The Mudcat Café TM
Thread #117271   Message #2527771
Posted By: CapriUni
30-Dec-08 - 05:01 PM
Thread Name: Folklore: Celebrating the Winter Solstice
Subject: RE: Folklore: Celebrating the Winter Solstice
I meant to post this earlier, but clicked the wrong button at the wrong time, and lost it. (Just as well, I was being long-winded and pedantic. I'll keep this one short)

I've been a casual scholar of folklore and mythology most of my life, and while I make no claims of expertise, I've come to two basic conclusions:

  1. Human responses to the changing seasons are fairly universal, because they all spring naturally from our human needs. So when it's dark and cold, we'll feel the impulse to gather together, light lights and be generous with one another.


  2. And when we cross paths with strangers for extended periods of time (as with trade and the expansion of empires), we tend to share in each others' celebrations, because when we're invited to join a party, we're more likely to accept than decline.

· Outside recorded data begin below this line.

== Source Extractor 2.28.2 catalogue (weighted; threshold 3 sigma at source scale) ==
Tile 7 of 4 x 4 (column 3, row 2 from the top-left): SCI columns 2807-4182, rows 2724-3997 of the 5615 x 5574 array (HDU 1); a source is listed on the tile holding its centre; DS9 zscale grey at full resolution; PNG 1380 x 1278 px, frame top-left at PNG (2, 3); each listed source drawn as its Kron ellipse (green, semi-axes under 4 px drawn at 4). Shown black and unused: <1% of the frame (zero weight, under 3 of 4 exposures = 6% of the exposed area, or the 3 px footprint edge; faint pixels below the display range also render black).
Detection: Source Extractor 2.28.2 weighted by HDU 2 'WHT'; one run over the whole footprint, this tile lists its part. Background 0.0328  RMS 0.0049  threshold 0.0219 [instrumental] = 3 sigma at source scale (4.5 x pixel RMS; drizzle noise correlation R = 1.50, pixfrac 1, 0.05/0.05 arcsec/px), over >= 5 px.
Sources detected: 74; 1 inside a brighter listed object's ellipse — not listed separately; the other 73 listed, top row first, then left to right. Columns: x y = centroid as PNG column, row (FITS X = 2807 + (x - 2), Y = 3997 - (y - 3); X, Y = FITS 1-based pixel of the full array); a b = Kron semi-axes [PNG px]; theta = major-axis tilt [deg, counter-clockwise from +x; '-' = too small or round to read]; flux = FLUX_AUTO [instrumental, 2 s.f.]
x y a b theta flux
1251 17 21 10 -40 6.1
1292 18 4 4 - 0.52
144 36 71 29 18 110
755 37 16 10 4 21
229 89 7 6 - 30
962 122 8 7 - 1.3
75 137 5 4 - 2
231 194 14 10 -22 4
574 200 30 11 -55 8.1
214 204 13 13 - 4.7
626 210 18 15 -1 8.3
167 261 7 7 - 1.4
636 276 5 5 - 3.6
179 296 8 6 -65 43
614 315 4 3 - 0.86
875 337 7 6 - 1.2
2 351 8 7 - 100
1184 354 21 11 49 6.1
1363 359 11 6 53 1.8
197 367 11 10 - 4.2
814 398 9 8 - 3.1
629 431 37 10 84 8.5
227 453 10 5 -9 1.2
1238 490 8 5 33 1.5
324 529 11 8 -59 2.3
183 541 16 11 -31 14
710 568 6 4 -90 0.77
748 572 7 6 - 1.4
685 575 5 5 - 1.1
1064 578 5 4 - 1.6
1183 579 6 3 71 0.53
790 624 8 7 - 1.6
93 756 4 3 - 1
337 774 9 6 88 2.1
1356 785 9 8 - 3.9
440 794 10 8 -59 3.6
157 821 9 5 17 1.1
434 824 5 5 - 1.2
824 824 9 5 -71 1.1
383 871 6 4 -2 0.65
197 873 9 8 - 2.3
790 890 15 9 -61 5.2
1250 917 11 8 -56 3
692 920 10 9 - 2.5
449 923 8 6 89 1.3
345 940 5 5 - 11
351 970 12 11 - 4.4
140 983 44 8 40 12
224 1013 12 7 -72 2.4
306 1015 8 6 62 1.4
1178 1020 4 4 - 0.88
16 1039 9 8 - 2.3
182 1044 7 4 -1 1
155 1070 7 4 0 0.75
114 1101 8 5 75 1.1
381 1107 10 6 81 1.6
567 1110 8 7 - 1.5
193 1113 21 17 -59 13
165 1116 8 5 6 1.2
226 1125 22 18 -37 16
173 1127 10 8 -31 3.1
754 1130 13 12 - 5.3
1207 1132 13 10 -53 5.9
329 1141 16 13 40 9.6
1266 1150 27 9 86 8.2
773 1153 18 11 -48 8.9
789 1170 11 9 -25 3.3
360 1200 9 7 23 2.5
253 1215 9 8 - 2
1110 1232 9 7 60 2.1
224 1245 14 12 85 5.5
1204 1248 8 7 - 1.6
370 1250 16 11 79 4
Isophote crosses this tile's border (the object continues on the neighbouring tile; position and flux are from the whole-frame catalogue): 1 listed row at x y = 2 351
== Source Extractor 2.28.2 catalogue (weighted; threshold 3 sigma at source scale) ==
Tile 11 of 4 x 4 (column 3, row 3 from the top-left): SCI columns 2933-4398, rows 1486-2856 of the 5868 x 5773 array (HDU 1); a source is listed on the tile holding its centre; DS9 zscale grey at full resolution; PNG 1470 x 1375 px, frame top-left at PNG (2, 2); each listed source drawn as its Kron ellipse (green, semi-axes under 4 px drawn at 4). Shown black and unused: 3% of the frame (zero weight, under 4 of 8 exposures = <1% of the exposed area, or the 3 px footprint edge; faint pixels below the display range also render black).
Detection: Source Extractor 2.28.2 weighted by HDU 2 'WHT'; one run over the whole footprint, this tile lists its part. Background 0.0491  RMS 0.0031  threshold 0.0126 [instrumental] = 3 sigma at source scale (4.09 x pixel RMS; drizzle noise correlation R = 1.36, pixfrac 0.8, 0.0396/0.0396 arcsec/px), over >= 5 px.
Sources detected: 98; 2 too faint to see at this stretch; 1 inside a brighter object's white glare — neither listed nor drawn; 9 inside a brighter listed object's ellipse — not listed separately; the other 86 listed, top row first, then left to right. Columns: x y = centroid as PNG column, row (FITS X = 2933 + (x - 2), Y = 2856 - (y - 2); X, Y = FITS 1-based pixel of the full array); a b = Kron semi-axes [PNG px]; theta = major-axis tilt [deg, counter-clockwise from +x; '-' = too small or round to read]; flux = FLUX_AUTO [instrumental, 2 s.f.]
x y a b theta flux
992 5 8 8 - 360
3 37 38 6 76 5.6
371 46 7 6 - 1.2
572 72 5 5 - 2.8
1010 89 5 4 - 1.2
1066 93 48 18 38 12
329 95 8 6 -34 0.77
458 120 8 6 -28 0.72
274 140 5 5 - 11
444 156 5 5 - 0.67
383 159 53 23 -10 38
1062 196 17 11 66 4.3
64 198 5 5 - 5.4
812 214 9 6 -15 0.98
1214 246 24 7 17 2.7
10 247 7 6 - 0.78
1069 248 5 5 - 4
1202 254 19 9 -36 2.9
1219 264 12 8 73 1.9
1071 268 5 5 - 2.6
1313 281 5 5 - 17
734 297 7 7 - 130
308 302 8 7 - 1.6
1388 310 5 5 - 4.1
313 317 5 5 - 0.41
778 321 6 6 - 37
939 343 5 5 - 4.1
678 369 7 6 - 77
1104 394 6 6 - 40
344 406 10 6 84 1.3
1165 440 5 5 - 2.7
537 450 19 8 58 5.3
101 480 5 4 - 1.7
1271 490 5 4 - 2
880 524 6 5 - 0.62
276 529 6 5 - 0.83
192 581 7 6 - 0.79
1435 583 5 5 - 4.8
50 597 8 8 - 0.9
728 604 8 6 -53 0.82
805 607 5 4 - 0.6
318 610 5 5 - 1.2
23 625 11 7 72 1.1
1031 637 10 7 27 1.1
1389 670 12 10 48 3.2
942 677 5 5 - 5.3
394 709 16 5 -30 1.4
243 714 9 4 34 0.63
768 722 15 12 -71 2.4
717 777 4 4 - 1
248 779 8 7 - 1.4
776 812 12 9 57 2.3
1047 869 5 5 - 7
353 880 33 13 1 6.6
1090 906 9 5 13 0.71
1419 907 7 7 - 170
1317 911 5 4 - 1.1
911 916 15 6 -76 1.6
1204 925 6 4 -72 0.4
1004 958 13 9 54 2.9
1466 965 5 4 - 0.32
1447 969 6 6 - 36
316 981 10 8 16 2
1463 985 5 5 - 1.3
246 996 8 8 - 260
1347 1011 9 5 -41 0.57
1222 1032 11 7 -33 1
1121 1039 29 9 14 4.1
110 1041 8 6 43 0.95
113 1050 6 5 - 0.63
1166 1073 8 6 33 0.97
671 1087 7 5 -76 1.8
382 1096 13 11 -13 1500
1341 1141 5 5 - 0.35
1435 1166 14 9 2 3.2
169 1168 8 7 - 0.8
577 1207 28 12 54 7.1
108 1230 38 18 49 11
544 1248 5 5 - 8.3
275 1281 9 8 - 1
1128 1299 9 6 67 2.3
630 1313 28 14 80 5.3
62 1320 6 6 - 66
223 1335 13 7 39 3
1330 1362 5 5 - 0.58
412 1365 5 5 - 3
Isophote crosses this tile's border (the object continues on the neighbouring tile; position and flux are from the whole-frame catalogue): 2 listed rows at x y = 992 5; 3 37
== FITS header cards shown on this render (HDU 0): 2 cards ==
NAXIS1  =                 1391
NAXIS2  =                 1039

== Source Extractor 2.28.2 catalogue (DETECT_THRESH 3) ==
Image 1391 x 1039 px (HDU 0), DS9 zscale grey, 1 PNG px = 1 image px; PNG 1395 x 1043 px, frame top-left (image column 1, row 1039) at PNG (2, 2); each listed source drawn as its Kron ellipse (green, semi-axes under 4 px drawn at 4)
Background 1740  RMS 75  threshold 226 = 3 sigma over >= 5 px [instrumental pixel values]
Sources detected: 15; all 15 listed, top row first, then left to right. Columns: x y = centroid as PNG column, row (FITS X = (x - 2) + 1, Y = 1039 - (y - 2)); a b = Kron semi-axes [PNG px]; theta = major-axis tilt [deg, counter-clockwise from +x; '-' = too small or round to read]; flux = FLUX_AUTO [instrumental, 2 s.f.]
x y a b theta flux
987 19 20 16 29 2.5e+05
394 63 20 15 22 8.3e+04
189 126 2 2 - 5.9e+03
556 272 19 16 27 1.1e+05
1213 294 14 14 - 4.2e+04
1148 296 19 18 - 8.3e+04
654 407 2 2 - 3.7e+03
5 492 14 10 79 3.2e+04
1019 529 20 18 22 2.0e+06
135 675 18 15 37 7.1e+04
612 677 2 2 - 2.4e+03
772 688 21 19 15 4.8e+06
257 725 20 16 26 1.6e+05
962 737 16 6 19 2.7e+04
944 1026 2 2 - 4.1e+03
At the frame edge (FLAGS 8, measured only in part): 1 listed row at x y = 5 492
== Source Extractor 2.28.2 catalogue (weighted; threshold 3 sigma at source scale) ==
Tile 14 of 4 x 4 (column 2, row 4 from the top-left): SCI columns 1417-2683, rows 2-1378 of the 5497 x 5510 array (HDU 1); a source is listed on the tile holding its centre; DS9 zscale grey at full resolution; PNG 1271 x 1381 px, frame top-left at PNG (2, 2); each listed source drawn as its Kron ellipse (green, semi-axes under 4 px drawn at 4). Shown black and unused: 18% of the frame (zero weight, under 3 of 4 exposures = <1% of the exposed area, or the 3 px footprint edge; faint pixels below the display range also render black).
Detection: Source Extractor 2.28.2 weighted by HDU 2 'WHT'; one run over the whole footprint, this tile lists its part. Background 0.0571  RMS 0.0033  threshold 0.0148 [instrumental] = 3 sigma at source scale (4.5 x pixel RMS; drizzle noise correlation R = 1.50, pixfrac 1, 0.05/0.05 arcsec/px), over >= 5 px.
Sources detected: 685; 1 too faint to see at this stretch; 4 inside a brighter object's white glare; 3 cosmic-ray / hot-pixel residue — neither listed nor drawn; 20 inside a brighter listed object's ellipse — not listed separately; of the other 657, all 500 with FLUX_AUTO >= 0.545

Hence, the Roman soldiers adopting the Celtic Goddess Epona and the Persion god Mithras into their "official" pantheon.


    1. So I think it's (ultimately) unimportant whether or not a tradition has been passed down in a completely "unbroken" line, because even if it's been suppressed and forgotten for 1,000 years, eventually some new version will spring spontaneously from some human mind. If it has meaning and power, many people will join in, and remember it, and share it with others. It doesn't need to be "authentically anceint" for that.

      And, it doesn't surprise me that Britain, being on an island, has elements of rituals from both the Norse and the Celts.